Object state comparisons:
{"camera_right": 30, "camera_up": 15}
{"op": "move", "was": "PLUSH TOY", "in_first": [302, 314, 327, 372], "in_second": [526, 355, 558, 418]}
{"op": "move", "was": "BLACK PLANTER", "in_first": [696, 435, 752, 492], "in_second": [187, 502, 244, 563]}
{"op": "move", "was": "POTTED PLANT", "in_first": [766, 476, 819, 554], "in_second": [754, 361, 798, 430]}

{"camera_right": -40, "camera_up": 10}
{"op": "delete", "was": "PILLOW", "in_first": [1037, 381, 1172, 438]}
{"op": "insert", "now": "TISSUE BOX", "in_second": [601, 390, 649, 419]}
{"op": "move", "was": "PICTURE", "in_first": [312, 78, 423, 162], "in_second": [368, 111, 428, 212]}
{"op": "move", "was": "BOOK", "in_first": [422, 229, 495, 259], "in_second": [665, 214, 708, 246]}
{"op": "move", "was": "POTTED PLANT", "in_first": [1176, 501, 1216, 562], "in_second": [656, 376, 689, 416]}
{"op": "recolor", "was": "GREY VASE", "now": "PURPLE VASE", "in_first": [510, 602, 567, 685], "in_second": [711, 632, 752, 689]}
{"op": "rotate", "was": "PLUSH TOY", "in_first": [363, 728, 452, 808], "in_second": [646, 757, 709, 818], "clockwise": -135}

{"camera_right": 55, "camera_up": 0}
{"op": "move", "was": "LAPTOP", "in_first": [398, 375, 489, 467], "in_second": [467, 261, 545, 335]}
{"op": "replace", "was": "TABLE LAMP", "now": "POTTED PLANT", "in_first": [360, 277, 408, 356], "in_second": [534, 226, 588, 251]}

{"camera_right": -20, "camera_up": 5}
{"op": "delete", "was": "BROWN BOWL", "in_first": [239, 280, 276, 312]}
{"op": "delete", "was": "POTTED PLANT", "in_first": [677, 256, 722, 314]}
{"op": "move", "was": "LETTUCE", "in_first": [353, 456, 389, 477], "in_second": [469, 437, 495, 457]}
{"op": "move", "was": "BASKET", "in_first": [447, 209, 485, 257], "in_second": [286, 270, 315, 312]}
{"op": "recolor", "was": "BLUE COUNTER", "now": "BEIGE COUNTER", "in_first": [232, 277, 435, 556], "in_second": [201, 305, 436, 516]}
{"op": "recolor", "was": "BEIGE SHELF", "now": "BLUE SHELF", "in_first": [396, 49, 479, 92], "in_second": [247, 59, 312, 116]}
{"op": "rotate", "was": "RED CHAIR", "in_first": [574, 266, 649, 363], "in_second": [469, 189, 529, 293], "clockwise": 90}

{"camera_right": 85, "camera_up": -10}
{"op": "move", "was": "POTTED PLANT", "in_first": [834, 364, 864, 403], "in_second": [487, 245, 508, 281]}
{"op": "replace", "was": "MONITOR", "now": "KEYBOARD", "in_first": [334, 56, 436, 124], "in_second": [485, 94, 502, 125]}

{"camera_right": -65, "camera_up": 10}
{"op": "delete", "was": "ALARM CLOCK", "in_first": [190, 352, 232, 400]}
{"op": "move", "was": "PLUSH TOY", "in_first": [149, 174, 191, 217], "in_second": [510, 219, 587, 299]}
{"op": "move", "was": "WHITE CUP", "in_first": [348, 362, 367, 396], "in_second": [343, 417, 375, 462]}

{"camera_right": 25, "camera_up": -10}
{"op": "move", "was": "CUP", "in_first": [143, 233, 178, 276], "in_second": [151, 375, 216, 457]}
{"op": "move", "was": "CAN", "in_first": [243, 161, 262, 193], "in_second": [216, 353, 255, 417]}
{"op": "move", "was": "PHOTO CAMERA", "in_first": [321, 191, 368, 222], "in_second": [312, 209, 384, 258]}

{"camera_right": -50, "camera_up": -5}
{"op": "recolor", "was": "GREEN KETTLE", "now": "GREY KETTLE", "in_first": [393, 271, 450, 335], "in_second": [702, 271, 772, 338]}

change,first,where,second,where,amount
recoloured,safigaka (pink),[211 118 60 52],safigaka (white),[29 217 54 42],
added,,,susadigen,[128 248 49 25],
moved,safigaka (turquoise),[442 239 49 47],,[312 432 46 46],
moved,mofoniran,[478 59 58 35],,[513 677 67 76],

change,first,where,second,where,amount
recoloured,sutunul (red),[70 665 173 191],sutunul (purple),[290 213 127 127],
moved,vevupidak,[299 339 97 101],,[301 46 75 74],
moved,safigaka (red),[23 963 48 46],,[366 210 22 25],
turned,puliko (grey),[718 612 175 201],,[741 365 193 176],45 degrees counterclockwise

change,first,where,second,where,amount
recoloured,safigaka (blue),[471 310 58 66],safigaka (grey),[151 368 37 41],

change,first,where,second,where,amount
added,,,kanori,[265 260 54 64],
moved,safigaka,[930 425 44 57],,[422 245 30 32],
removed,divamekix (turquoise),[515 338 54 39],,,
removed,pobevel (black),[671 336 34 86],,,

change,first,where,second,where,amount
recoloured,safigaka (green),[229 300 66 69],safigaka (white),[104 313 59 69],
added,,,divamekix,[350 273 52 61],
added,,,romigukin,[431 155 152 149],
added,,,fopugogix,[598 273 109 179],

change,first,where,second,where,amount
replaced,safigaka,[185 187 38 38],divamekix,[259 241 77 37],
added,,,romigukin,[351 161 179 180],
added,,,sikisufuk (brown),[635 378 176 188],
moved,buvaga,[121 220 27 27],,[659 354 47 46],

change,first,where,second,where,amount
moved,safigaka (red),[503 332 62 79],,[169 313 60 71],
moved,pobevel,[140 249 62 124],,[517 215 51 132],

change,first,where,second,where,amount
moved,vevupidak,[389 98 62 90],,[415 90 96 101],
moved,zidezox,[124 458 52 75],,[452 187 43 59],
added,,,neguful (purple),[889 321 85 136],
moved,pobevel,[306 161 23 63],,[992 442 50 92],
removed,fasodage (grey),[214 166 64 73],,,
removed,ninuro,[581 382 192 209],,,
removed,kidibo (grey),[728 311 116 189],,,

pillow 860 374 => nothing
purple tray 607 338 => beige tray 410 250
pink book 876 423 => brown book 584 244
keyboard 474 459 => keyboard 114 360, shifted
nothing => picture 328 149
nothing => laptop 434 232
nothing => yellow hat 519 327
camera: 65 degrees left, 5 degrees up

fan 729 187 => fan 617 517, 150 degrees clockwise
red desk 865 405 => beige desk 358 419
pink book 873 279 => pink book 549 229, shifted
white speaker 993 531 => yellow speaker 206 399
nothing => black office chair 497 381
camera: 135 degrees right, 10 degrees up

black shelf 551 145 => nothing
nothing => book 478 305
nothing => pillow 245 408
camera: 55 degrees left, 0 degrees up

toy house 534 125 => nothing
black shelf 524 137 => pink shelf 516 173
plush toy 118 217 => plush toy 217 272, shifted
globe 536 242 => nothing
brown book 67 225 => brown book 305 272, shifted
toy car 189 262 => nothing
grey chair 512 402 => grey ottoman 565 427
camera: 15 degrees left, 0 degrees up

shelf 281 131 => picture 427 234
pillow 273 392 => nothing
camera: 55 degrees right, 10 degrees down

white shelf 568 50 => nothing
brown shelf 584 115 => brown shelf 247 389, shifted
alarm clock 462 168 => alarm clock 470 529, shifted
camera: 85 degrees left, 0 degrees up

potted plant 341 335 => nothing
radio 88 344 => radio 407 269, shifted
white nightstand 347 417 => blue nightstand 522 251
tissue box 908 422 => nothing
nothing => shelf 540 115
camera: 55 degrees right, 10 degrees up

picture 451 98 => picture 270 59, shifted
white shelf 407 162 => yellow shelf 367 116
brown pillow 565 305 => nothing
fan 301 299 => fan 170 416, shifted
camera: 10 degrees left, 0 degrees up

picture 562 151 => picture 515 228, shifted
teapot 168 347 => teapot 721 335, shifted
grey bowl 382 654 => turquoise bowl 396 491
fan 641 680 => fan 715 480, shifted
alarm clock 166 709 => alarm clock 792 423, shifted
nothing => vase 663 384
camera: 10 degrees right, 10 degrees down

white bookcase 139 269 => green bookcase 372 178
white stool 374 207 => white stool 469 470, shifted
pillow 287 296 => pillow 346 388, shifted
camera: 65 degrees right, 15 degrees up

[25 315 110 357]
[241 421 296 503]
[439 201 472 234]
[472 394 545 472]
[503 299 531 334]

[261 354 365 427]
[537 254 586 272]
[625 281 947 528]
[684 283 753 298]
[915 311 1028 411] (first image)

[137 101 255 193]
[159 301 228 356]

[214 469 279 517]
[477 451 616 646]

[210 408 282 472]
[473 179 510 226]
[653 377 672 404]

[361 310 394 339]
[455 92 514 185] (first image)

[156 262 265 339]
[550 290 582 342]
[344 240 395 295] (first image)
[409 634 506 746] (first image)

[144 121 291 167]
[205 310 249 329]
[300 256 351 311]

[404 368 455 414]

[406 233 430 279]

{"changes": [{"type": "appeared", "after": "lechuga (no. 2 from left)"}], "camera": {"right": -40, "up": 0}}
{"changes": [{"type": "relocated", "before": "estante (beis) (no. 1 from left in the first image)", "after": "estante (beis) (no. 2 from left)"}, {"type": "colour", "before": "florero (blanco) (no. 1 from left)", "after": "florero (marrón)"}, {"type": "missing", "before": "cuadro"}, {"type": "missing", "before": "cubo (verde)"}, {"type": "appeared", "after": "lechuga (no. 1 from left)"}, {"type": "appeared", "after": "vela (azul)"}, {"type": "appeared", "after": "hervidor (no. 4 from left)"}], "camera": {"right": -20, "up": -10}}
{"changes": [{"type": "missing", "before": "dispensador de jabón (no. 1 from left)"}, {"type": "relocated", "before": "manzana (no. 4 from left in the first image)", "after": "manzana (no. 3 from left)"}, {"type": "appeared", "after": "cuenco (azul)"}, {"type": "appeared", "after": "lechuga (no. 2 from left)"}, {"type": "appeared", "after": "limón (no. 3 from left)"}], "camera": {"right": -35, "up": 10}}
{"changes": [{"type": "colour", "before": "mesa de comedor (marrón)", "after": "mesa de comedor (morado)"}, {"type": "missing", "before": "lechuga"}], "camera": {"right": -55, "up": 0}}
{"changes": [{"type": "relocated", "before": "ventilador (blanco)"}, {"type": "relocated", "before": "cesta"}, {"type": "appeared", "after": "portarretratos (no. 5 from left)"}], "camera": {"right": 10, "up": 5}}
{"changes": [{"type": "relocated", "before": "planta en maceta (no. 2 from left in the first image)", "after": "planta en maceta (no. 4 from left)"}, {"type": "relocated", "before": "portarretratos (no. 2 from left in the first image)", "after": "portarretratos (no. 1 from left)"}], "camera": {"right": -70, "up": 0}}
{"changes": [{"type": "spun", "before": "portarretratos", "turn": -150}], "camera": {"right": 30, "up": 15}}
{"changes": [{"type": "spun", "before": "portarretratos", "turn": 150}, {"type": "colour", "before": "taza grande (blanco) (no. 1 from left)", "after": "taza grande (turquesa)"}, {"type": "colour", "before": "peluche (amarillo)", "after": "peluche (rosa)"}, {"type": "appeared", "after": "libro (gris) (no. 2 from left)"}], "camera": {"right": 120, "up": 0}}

Activity: Only the lines above from the one with "keyboard 474 459 => keyboard 114 360, shifted" through the one with "nothing => yellow hat 519 327" should be duplicated, character for character.

Exercise output:
keyboard 474 459 => keyboard 114 360, shifted
nothing => picture 328 149
nothing => laptop 434 232
nothing => yellow hat 519 327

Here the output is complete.